• **Records provided**:
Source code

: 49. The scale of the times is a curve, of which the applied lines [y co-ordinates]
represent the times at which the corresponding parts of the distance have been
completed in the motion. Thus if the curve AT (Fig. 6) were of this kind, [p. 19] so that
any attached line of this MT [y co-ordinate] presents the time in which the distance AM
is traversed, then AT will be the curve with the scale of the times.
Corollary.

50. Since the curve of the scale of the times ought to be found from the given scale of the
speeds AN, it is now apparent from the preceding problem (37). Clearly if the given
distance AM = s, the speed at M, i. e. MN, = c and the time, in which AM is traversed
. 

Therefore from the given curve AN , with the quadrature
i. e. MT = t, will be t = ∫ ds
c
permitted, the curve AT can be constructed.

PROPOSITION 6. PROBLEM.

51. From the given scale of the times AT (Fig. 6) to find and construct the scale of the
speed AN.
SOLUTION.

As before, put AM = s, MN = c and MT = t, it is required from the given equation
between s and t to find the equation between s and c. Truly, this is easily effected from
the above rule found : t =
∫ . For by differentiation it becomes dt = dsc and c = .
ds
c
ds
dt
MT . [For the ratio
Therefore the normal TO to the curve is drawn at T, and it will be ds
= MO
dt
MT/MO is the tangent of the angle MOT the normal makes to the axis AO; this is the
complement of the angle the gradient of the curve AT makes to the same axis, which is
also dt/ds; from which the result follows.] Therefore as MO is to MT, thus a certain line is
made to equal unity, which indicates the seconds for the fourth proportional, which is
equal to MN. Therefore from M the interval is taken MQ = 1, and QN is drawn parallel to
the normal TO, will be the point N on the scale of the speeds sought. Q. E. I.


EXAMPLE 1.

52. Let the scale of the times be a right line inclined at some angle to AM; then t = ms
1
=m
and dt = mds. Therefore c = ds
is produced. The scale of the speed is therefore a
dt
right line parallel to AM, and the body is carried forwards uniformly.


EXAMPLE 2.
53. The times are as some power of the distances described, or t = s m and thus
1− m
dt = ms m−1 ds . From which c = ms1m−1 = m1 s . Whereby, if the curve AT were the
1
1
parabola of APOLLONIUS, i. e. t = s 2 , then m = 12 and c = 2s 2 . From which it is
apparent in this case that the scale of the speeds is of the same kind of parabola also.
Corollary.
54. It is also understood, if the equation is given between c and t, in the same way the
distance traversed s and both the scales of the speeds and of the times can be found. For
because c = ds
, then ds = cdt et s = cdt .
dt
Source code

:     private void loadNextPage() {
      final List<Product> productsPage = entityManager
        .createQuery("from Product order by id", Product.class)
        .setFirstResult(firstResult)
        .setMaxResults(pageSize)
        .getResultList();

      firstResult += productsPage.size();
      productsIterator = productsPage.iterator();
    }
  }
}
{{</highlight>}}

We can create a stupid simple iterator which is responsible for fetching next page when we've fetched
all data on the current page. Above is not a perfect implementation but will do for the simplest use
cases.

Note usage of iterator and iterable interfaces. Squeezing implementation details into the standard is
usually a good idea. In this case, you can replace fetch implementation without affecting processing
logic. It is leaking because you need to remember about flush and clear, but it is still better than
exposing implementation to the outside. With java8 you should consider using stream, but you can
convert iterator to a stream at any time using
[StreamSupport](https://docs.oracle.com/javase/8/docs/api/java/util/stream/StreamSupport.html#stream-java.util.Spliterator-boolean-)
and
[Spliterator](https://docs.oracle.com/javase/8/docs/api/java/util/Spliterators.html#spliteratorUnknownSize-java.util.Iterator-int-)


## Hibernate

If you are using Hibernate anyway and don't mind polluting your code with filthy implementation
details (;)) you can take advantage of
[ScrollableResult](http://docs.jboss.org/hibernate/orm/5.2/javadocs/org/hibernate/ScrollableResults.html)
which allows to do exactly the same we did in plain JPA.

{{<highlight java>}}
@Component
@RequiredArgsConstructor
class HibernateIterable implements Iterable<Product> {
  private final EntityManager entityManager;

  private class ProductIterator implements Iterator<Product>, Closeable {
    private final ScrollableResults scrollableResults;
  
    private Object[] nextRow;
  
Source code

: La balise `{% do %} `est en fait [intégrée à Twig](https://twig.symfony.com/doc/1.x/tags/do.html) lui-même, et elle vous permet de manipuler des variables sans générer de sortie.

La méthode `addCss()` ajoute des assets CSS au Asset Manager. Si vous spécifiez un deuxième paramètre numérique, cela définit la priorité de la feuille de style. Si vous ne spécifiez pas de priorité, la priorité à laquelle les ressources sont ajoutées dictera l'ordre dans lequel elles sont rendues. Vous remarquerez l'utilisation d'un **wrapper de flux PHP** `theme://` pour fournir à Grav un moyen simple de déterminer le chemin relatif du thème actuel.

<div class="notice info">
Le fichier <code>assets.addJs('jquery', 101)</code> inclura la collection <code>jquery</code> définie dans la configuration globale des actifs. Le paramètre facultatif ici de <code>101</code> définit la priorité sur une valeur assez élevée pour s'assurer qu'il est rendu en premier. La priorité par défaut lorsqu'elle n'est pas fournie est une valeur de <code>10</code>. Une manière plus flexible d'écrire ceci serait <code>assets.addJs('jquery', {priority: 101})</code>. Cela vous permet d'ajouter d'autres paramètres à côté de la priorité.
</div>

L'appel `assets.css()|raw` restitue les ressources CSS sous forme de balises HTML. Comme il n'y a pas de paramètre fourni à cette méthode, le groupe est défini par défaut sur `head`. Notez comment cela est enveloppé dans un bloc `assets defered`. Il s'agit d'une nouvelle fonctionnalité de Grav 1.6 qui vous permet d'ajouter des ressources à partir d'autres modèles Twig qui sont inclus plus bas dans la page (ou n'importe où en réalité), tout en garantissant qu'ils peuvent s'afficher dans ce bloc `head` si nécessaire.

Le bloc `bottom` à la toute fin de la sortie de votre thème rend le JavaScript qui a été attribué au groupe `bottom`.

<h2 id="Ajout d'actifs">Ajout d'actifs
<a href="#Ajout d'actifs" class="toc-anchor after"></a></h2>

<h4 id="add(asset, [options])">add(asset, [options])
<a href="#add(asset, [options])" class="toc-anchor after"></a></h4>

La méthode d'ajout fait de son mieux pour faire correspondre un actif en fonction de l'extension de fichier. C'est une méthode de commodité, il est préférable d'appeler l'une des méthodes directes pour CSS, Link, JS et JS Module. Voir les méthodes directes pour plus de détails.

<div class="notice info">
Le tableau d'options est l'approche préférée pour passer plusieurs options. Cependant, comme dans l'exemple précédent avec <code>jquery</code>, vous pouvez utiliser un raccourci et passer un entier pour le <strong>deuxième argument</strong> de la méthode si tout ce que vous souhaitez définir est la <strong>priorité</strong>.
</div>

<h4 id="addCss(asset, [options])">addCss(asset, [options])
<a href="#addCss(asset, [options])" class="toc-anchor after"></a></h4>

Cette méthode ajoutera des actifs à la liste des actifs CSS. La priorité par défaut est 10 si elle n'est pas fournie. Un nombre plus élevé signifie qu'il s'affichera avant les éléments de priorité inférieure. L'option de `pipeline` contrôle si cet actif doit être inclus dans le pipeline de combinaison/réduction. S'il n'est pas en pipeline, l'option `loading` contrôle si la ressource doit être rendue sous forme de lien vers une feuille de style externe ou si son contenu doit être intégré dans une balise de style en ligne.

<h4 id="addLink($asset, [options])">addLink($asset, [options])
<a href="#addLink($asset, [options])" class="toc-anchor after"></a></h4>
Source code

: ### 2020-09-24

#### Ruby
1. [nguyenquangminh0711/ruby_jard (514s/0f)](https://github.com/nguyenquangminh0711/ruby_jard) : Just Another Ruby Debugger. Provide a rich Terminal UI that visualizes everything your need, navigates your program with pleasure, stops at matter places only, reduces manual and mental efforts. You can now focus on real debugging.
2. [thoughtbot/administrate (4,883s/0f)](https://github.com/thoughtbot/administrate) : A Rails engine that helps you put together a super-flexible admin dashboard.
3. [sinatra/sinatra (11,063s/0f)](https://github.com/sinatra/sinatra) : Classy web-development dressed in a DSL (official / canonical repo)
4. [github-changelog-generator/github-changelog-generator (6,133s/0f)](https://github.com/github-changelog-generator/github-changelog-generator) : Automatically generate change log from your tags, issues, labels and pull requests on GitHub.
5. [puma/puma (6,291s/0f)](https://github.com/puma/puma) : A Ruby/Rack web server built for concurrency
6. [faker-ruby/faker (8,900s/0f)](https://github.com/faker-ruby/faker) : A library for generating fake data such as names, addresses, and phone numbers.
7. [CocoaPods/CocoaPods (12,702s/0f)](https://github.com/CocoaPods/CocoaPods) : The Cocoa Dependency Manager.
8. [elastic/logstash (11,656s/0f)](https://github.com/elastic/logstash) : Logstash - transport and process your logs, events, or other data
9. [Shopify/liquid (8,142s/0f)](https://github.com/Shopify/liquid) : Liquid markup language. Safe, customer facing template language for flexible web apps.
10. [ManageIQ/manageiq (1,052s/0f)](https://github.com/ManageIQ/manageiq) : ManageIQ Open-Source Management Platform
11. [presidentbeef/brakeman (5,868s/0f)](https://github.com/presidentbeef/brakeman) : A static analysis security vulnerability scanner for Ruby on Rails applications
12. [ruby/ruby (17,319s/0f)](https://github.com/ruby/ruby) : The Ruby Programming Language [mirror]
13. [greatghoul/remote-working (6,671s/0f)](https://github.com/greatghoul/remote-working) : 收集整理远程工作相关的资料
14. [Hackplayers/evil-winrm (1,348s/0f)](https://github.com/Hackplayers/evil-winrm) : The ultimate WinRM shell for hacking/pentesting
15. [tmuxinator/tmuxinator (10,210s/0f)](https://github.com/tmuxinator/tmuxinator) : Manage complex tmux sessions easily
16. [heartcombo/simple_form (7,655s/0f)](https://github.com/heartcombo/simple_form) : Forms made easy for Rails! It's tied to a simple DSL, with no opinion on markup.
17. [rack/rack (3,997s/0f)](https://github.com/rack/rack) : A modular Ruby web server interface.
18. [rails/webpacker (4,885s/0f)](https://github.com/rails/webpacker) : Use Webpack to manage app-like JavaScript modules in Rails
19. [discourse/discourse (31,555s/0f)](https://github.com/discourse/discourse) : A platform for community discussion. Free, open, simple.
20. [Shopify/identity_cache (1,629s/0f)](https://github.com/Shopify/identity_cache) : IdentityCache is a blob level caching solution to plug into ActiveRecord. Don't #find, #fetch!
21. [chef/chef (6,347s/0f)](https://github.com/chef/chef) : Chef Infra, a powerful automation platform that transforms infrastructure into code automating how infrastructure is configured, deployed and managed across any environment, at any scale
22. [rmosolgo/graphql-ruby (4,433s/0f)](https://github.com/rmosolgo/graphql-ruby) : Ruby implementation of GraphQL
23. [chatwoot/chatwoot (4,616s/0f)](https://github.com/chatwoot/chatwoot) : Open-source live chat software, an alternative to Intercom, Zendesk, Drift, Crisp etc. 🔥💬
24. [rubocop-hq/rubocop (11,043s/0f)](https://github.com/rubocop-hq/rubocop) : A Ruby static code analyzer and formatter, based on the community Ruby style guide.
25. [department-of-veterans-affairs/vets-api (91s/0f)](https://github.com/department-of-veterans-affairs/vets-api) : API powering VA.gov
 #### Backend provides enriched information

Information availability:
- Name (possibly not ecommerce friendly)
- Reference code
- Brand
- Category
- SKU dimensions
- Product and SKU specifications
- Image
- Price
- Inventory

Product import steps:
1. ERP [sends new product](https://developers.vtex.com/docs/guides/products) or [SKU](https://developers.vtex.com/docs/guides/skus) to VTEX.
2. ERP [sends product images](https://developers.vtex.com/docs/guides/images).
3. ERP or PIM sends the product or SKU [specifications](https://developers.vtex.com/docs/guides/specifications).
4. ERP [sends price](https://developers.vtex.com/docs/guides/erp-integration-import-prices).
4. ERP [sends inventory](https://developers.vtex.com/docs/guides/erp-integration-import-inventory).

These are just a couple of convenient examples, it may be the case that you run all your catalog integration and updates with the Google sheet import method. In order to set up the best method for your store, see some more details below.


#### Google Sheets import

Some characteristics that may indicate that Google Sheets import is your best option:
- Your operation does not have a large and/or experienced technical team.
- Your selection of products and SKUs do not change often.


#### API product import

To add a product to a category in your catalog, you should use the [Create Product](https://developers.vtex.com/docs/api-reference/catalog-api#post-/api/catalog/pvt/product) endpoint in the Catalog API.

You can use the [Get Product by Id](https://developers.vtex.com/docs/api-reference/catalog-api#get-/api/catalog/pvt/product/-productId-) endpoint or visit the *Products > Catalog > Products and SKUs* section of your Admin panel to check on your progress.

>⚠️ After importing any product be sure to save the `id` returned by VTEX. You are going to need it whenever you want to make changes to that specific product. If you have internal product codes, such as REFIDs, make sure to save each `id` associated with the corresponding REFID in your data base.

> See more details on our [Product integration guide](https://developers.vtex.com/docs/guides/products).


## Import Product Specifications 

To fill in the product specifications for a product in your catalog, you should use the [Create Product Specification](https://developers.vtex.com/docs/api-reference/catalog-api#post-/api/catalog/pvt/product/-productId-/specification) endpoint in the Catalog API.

• **Problem statement**: Nothing but the lines from the first line of the data through the line with "any attached line" should be returned, exactly as they appear, both ends included.

• **Answer box**:
Source code

: 49. The scale of the times is a curve, of which the applied lines [y co-ordinates]
represent the times at which the corresponding parts of the distance have been
completed in the motion. Thus if the curve AT (Fig. 6) were of this kind, [p. 19] so that
any attached line of this MT [y co-ordinate] presents the time in which the distance AM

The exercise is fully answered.